Arab News schrieb über Andijanis Entzücken. Zu Arab News sagte sie:
>>"Als ich die Bilder von ihrer Ankunft sah, und wie sie mit ihrem züchtigen Outfit unserer Kultur Respekt erwies, dachte ich noch, das sieht ja genau aus wie meine Abaya. Sie trug einen goldenen Gürtel, ich eine goldene Rose, und das sah so gleich aus." Andijani gab ihrer Begeisterung Ausdruck, daß Melania ihren Modegeschmack teile. Die First Lady sei sehr modebewusst."<<
Bildnachweis: Nahed Andijani, facebook
Respekt und Waffendeals
Auf dem Flughafen Dschidda habe ich auch mehrere junge Damen ohne Kopftuch gesehen. Aber das Highlight war No-Kopftuch (unterer Bildrand, rote Jackee) 2009 auf dem Gelände der Prophetenmoschee.
Melanias Outfit hatte durchaus eine Funktion, die in Saudi-Arabien durchaus erkannt wurde: der saudischen Kultur Respekt zu erweisen.
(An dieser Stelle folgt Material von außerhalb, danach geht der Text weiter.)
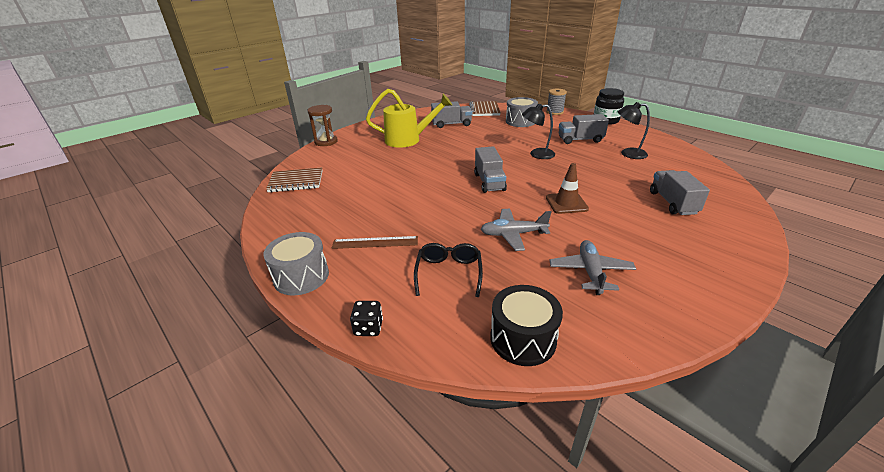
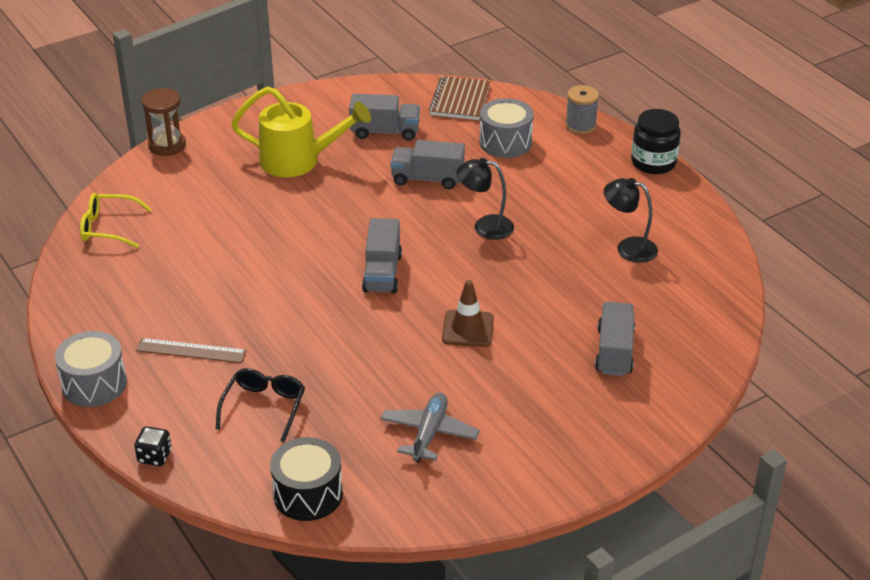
camera: 10 degrees right, 5 degrees up
brown notebook [266,167,323,192] -> yellow glasses [80,193,152,248]
grey plane [481,209,551,251] -> none
grey truck [559,114,609,144] -> grey truck moved to [391,140,465,189]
Die saudischen Medien haben das erkannt und auch gewürdigt. Wer gute Deals einfahren will, weiß, daß er seine Gesprächspartner gewogen stimmen muss. Trump und seine Frau haben das verstanden und genau danach gehandelt uns wurden mit einem perspektivisch 370 Milliarden schweren Waffendeal belohnt, dessen erste, 110 Milliarden schwere Tranche von First Schwiegersohn, Jared Kushner, in trockene Tücher gebracht wurde. Das sollte das Gedöns ums Kopftuch übertönen und auch, daß die Saudis damit Trump und Kushner vermutlich den A*** gerettet haben, denn Kushner steht anscheinend im Verdacht, ein besonders dickes Bindeglied zu Putin & Co. zu sein. Hat wieder mal geklappt, weltweit.